TASK DETAILS: Copy the records below exactly as they are written.

· · · · · · ·

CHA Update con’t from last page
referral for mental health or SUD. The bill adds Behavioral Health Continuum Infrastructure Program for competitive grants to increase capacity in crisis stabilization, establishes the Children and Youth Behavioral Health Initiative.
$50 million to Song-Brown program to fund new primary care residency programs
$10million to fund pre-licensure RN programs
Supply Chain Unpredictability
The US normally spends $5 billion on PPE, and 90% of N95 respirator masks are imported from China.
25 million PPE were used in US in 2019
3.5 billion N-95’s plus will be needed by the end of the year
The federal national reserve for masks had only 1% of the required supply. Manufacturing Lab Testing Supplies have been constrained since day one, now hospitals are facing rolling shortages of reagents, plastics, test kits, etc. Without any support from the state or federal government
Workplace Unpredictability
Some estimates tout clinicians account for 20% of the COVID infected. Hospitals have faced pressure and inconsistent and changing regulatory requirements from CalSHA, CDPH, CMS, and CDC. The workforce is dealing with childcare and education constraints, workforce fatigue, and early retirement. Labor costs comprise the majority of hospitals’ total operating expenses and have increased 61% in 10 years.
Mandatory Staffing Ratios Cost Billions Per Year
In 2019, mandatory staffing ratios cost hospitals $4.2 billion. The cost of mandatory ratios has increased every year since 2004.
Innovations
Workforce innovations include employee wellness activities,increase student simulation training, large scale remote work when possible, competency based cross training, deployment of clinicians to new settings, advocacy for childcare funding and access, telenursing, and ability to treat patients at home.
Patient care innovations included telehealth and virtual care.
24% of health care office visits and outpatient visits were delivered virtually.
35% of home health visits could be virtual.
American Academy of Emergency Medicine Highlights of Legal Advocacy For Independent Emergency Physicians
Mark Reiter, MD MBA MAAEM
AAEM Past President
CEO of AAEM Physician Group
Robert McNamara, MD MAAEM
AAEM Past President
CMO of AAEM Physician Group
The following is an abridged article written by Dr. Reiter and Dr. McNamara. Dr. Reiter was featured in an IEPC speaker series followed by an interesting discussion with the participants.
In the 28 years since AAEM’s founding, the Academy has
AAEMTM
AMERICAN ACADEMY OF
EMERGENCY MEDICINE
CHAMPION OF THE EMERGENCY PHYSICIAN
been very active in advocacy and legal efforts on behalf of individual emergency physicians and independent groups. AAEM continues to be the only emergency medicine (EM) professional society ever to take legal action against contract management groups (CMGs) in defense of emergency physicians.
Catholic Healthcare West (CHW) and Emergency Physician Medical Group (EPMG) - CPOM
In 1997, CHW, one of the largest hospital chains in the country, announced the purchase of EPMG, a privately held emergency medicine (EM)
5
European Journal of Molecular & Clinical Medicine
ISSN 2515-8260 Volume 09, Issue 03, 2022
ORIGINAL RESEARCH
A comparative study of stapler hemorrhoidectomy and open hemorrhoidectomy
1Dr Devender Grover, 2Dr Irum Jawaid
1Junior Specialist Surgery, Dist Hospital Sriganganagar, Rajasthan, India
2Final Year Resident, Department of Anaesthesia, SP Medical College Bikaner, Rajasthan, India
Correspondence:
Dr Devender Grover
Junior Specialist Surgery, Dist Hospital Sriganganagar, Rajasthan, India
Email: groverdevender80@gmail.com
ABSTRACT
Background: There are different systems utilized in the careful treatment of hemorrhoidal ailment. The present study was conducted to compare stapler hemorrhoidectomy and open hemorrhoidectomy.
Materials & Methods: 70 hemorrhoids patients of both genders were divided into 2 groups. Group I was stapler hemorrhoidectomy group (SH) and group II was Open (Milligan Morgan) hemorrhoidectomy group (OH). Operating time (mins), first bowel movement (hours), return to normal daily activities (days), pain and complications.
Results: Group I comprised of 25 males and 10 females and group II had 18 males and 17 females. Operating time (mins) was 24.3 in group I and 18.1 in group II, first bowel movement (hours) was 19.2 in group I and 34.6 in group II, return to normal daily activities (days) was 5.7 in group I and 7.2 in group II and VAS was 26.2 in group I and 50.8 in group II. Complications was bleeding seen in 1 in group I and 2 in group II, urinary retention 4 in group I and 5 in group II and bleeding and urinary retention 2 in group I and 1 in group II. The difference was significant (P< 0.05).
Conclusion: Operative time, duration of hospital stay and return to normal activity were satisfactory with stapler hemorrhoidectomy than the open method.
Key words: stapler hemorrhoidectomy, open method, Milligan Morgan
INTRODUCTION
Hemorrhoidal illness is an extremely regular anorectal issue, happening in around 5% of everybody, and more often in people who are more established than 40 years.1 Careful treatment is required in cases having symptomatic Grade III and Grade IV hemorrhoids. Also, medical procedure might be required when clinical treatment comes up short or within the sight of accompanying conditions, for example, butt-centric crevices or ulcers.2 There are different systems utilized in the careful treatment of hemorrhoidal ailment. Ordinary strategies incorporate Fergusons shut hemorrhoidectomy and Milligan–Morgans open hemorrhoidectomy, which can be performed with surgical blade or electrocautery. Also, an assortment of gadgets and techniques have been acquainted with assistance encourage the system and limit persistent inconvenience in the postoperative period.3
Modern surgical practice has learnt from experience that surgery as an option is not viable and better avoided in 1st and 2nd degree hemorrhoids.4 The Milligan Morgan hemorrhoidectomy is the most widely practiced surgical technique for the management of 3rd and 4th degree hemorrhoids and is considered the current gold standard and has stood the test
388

· · · · · · ·

RESULT OF THE TASK:
CHA Update con’t from last page
referral for mental health or SUD. The bill adds Behavioral Health Continuum Infrastructure Program for competitive grants to increase capacity in crisis stabilization, establishes the Children and Youth Behavioral Health Initiative.
$50 million to Song-Brown program to fund new primary care residency programs
$10million to fund pre-licensure RN programs
Supply Chain Unpredictability
The US normally spends $5 billion on PPE, and 90% of N95 respirator masks are imported from China.
25 million PPE were used in US in 2019
3.5 billion N-95’s plus will be needed by the end of the year
The federal national reserve for masks had only 1% of the required supply. Manufacturing Lab Testing Supplies have been constrained since day one, now hospitals are facing rolling shortages of reagents, plastics, test kits, etc. Without any support from the state or federal government
Workplace Unpredictability
Some estimates tout clinicians account for 20% of the COVID infected. Hospitals have faced pressure and inconsistent and changing regulatory requirements from CalSHA, CDPH, CMS, and CDC. The workforce is dealing with childcare and education constraints, workforce fatigue, and early retirement. Labor costs comprise the majority of hospitals’ total operating expenses and have increased 61% in 10 years.
Mandatory Staffing Ratios Cost Billions Per Year
In 2019, mandatory staffing ratios cost hospitals $4.2 billion. The cost of mandatory ratios has increased every year since 2004.
Innovations
Workforce innovations include employee wellness activities,increase student simulation training, large scale remote work when possible, competency based cross training, deployment of clinicians to new settings, advocacy for childcare funding and access, telenursing, and ability to treat patients at home.
Patient care innovations included telehealth and virtual care.
24% of health care office visits and outpatient visits were delivered virtually.
35% of home health visits could be virtual.
American Academy of Emergency Medicine Highlights of Legal Advocacy For Independent Emergency Physicians
Mark Reiter, MD MBA MAAEM
AAEM Past President
CEO of AAEM Physician Group
Robert McNamara, MD MAAEM
AAEM Past President
CMO of AAEM Physician Group
The following is an abridged article written by Dr. Reiter and Dr. McNamara. Dr. Reiter was featured in an IEPC speaker series followed by an interesting discussion with the participants.
In the 28 years since AAEM’s founding, the Academy has
AAEMTM
AMERICAN ACADEMY OF
EMERGENCY MEDICINE
CHAMPION OF THE EMERGENCY PHYSICIAN
been very active in advocacy and legal efforts on behalf of individual emergency physicians and independent groups. AAEM continues to be the only emergency medicine (EM) professional society ever to take legal action against contract management groups (CMGs) in defense of emergency physicians.
Catholic Healthcare West (CHW) and Emergency Physician Medical Group (EPMG) - CPOM
In 1997, CHW, one of the largest hospital chains in the country, announced the purchase of EPMG, a privately held emergency medicine (EM)
5
European Journal of Molecular & Clinical Medicine
ISSN 2515-8260 Volume 09, Issue 03, 2022
ORIGINAL RESEARCH
A comparative study of stapler hemorrhoidectomy and open hemorrhoidectomy
1Dr Devender Grover, 2Dr Irum Jawaid
1Junior Specialist Surgery, Dist Hospital Sriganganagar, Rajasthan, India
2Final Year Resident, Department of Anaesthesia, SP Medical College Bikaner, Rajasthan, India
Correspondence:
Dr Devender Grover
Junior Specialist Surgery, Dist Hospital Sriganganagar, Rajasthan, India
Email: groverdevender80@gmail.com
ABSTRACT
Background: There are different systems utilized in the careful treatment of hemorrhoidal ailment. The present study was conducted to compare stapler hemorrhoidectomy and open hemorrhoidectomy.
Materials & Methods: 70 hemorrhoids patients of both genders were divided into 2 groups. Group I was stapler hemorrhoidectomy group (SH) and group II was Open (Milligan Morgan) hemorrhoidectomy group (OH). Operating time (mins), first bowel movement (hours), return to normal daily activities (days), pain and complications.
Results: Group I comprised of 25 males and 10 females and group II had 18 males and 17 females. Operating time (mins) was 24.3 in group I and 18.1 in group II, first bowel movement (hours) was 19.2 in group I and 34.6 in group II, return to normal daily activities (days) was 5.7 in group I and 7.2 in group II and VAS was 26.2 in group I and 50.8 in group II. Complications was bleeding seen in 1 in group I and 2 in group II, urinary retention 4 in group I and 5 in group II and bleeding and urinary retention 2 in group I and 1 in group II. The difference was significant (P< 0.05).
Conclusion: Operative time, duration of hospital stay and return to normal activity were satisfactory with stapler hemorrhoidectomy than the open method.
Key words: stapler hemorrhoidectomy, open method, Milligan Morgan
INTRODUCTION
Hemorrhoidal illness is an extremely regular anorectal issue, happening in around 5% of everybody, and more often in people who are more established than 40 years.1 Careful treatment is required in cases having symptomatic Grade III and Grade IV hemorrhoids. Also, medical procedure might be required when clinical treatment comes up short or within the sight of accompanying conditions, for example, butt-centric crevices or ulcers.2 There are different systems utilized in the careful treatment of hemorrhoidal ailment. Ordinary strategies incorporate Fergusons shut hemorrhoidectomy and Milligan–Morgans open hemorrhoidectomy, which can be performed with surgical blade or electrocautery. Also, an assortment of gadgets and techniques have been acquainted with assistance encourage the system and limit persistent inconvenience in the postoperative period.3
Modern surgical practice has learnt from experience that surgery as an option is not viable and better avoided in 1st and 2nd degree hemorrhoids.4 The Milligan Morgan hemorrhoidectomy is the most widely practiced surgical technique for the management of 3rd and 4th degree hemorrhoids and is considered the current gold standard and has stood the test
388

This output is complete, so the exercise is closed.